Second, I'm really on a roll with this breaking out of the ho-hums of my daily lunch routine (soup). Last post I made a marinated Kale salad that I wrap in lettuce with hummus/tahini. Today I had a WONDERFUL middle eastern "rice" wrap (thanks to the blog Choosing Raw)! This raw food thing (nothing cooked over 115 degrees to preserve essential enzymes) is really amusing me...not so much for the health benefits anymore, but because the meals are so quick and easy to make (and kinda fun too!). Seriously, I buy the produce, stick them in the food processor...and DONE! Washing the dishes after takes longer than the prep and "cooking."

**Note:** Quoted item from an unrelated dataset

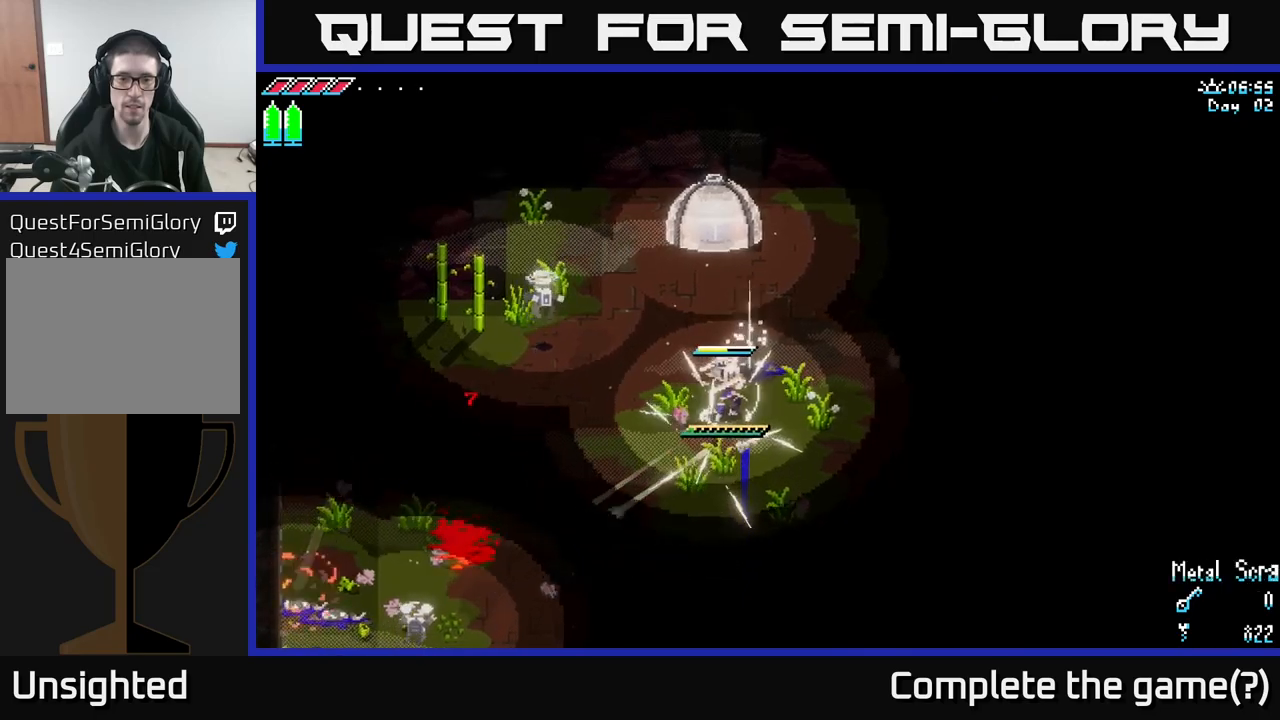
{"dt_ms": 500, "buttons": ["X"], "left_stick": "up-left", "right_stick": "center", "events": [[284, "left_stick", "left"], [434, "left_stick", "up-left"], [467, "X", "down"]]}
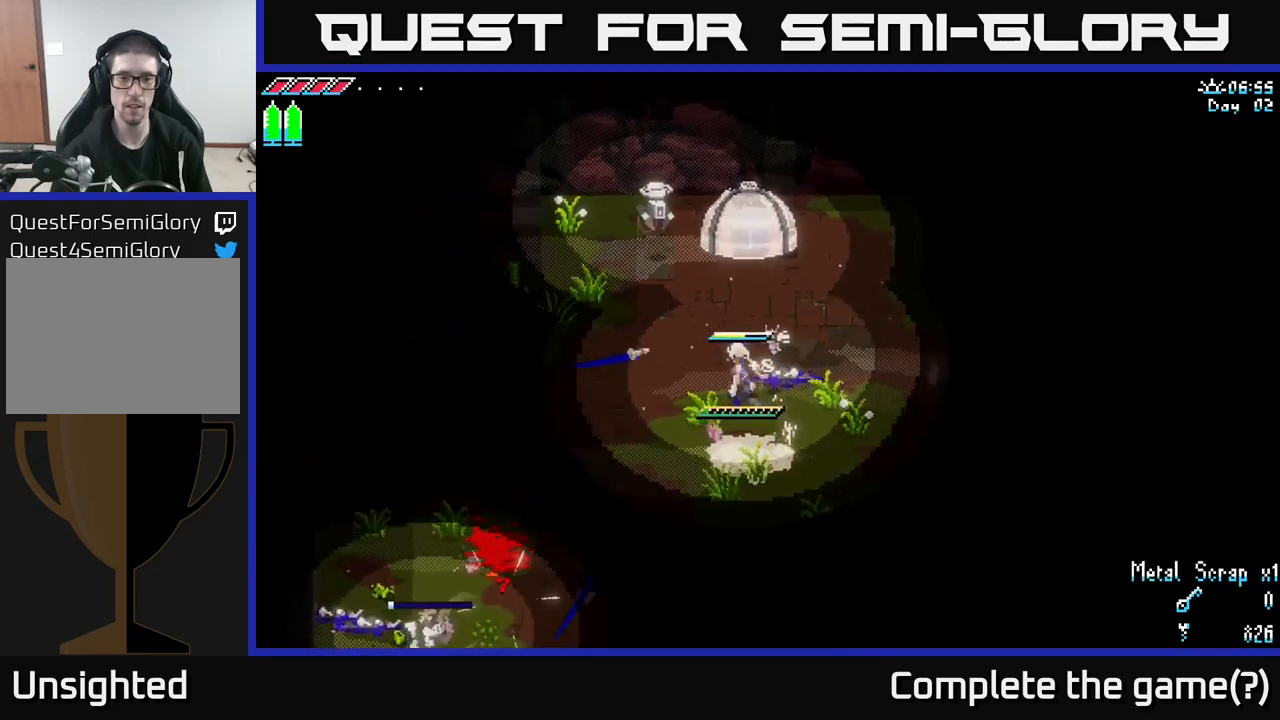
{"dt_ms": 500, "buttons": [], "left_stick": "left", "right_stick": "center", "events": [[134, "A", "down"], [200, "X", "up"], [250, "R2", "down"], [267, "left_stick", "up"], [284, "A", "up"], [350, "R2", "up"], [450, "left_stick", "left"]]}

Swiss Chard Leaves (or Collared Greens) Stuffed with Middle Eastern Rice (yields 8-12 wraps)
For the "Rice"
4 cups cauliflower
1/2 cup pine nuts
1 tbsp agave or a sprinkling of stevia
1/4 tsp salt
1/2 tsp cumin
1/2 tsp cinnamon
1/4 cup raisins
-In a food processor or mixer, process all ingredients, except for the raisins, until finely diced and resembling rice.
For the marinara:
1 very large red or yellow bell pepper, deseeded
3/4 cup cherry or roma tomatoes
1/4 cup sundried tomatoes
1 tbsp olive oil
1/4 tsp salt
generous sprinkling of dried thyme
generous sprinkling of dried oregano
1/4 cup fresh basil
stevia to taste
- Blend all ingredients in a high speed blender or food processor until think and smooth.
-To assemble wraps: cut each leave in half and remove the thickest part of the stem. place 2-3 tbsp rice mixture about one inch from the bottom of the leaf and roll the wrap. After you've created your wrap, top with a generous amount of the raw marinara sauce!